Instead of reprinting the entire basic.pl, let's look only at the changes.

Main Routine

   use Net::Z3950::AsyncZ qw(:header :errors);  # [1]
   use Net::Z3950::AsyncZ::Errors qw(suppressErrors);  # [2]
        
        .        .          .       .

   my $asyncZ =
     Net::Z3950::AsyncZ->new(servers=>\@servers,query=>$query,
                   cb=>\&output,                          
                   log=>suppressErrors(),       # [3]             
        );  

Subroutines

basic_pretty output function
  sub output {
   my($index, $array) = @_;

   foreach my $line(@$array) {
     return if noZ_Response($line);       # [1]
     next if isZ_Info($line);             # [2]         
     next if isZ_Header($line);           # [3]     
     (print "\nServer: ", Z_serverName($line), "\n"), 
             next                                   # [4]
             if isZ_ServerName($line);              # [5]

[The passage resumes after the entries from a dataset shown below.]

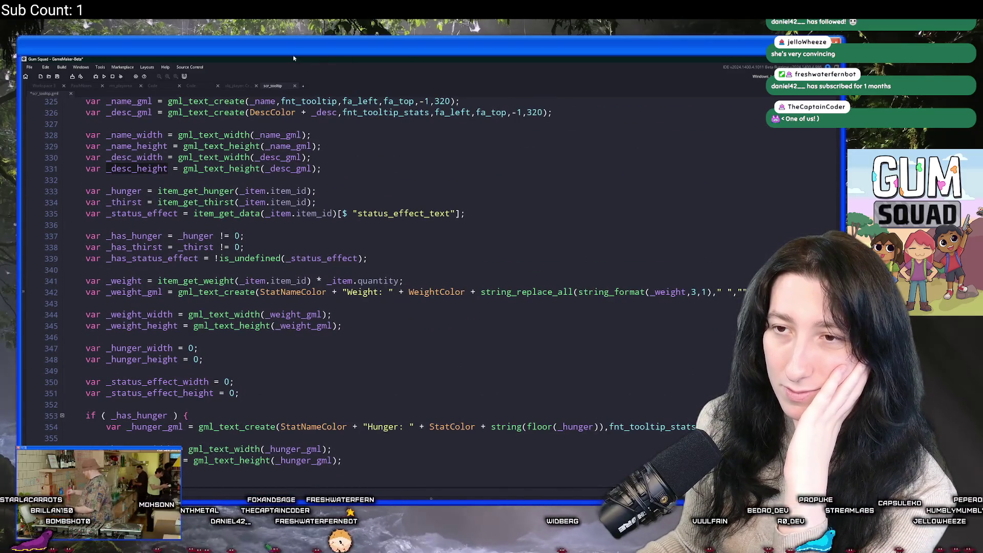
pyautogui.scroll(2, 233, 308)
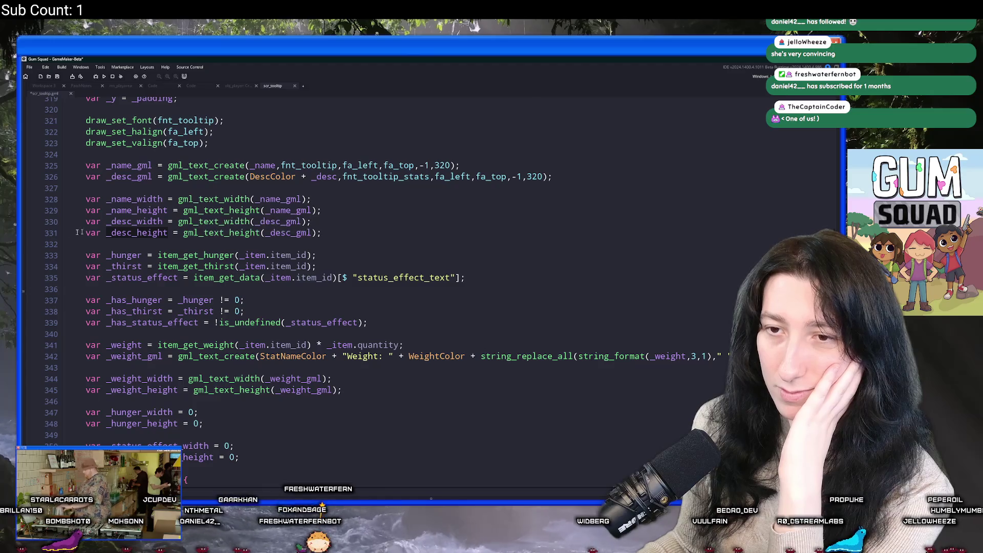
pyautogui.scroll(-13, 93, 230)
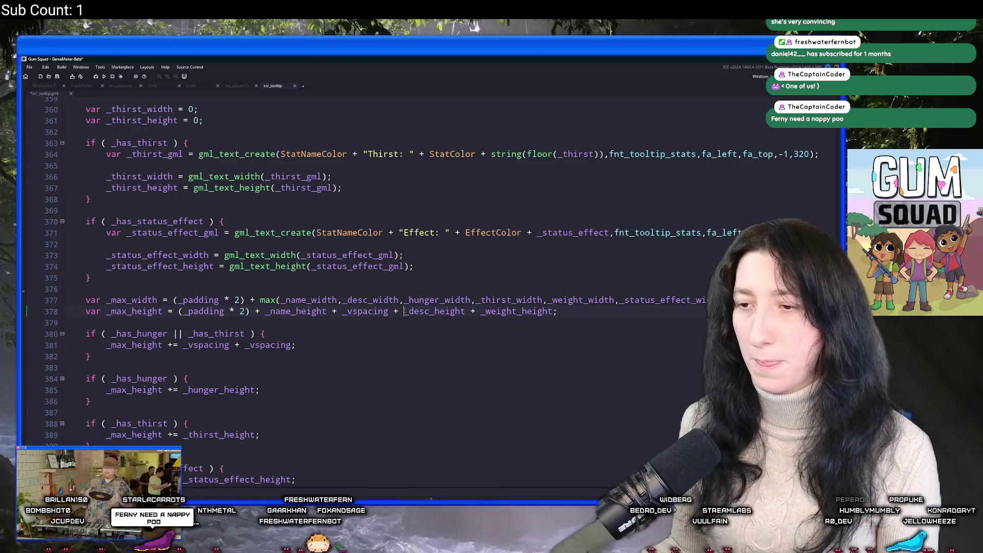
# Copy _vspacing in front of _weight_height, then save and run with F5.
pyautogui.press('ctrl+Left')
pyautogui.press('ctrl+Left')
pyautogui.press('ctrl+Left')
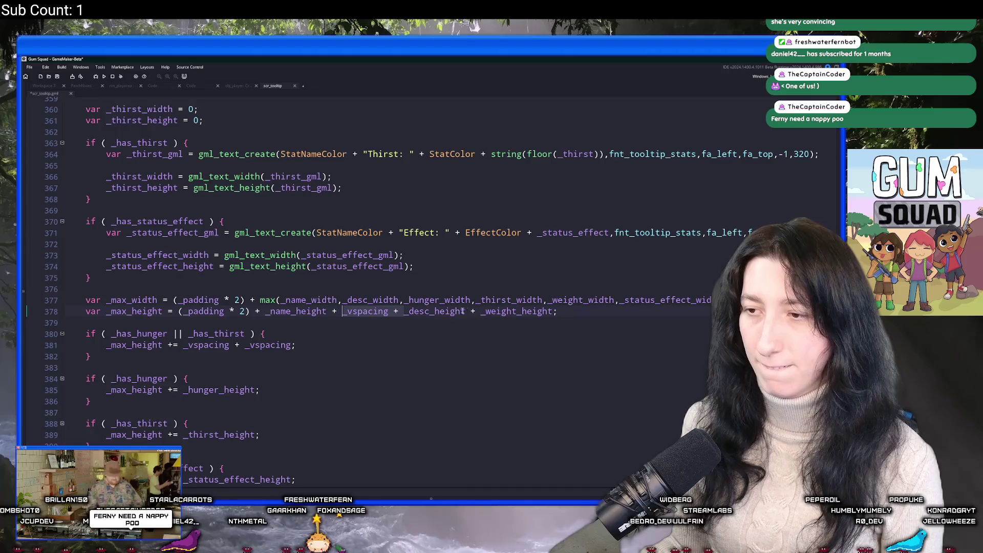
pyautogui.press('ctrl+shift+Right')
pyautogui.press('ctrl+shift+Right')
pyautogui.press('ctrl+c')
pyautogui.click(480, 311)
pyautogui.press('ctrl+v')
pyautogui.press('F5')
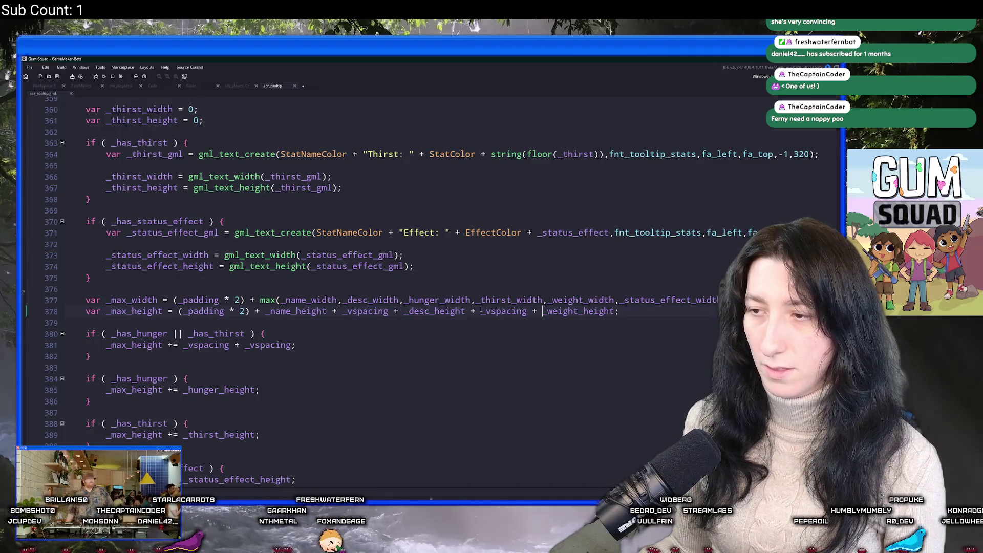
pyautogui.scroll(-4, 450, 319)
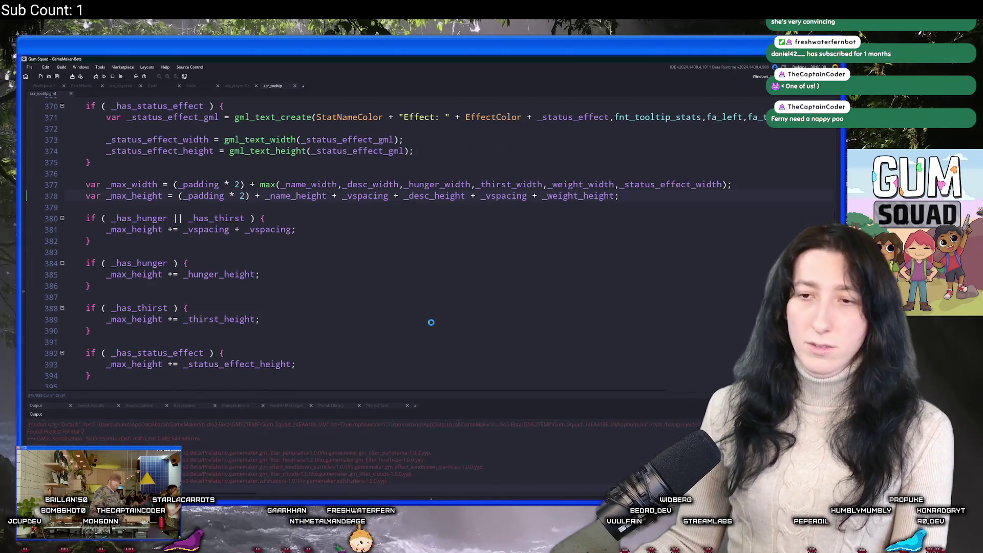
# Let the game build and launch, then maximize the Gum Squad window to full screen.
pyautogui.scroll(-1, 418, 321)
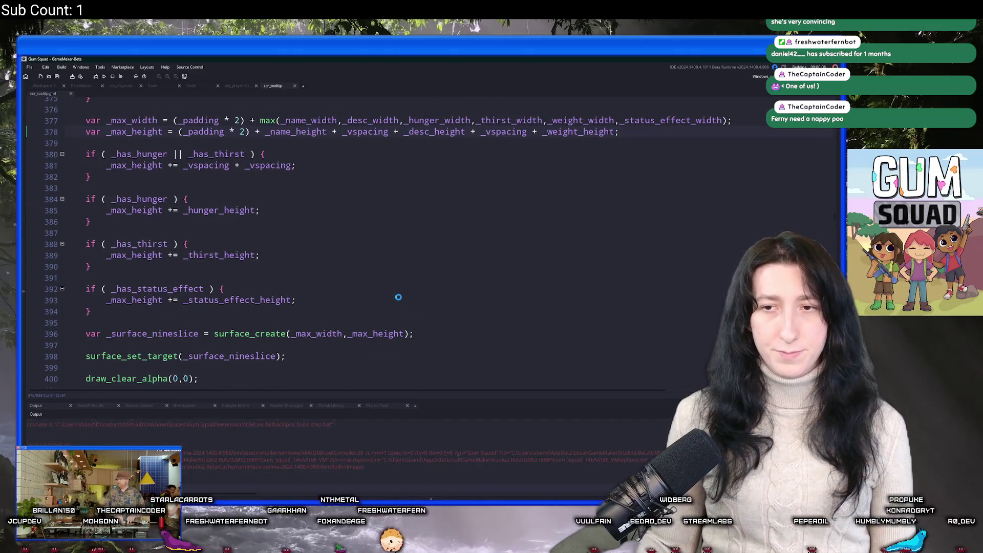
pyautogui.scroll(1, 385, 285)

     print "$line\n" if $line;  
    }

   print "\n--------\n\n";    

  }       

1. isZ_Info removes headers.

2. So, too, does isZ_Header

3. Z_serverName checks to see if this is the header with the server's name in it

4. If it is, then extract the server's name with isZ_ServerName and print it for the user's information

basic_pretty error-handling function
  sub showErrors {
  my $asyncZ = shift;          

   # substitute some general statement for a
   #  system level error instead of something
   #  puzzling to the user like:  'illegal seek'
  my $systemerr = 
    "A system error occurred on the server\n";    # [1]

   print "The following servers have not responded to your query: \n";  

   for(my $i=0; $i< $asyncZ->getMaxErrors();$i++) {
          my $err = $asyncZ->getErrors($i);   
          next if !isZ_Error($err);         
          print "$servers[$i]->[0]\n";  
          if($err->[0]->isSystem()) {                   # [2]
                print $systemerr;               
          }
          else {                                       # [3]
            print "  $err->[0]->{msg}\n" if $err->[0]->{msg};
  }
  if($err->[1] && $err->[1]->isSystem()) {             # [4]
        print $systemerr;                               
  }
  else {
    print "  $err->[1]->{msg}\n"                         # [5]
    if $err->[1]->{msg} && $err->[1]->{msg} != $err->[0]->{msg};
  }

  }

 }

1. We create a general system-level error message because this time we are going to test for system level errors and print the general statement to screen instead of system level error messages which risk frustrating the user.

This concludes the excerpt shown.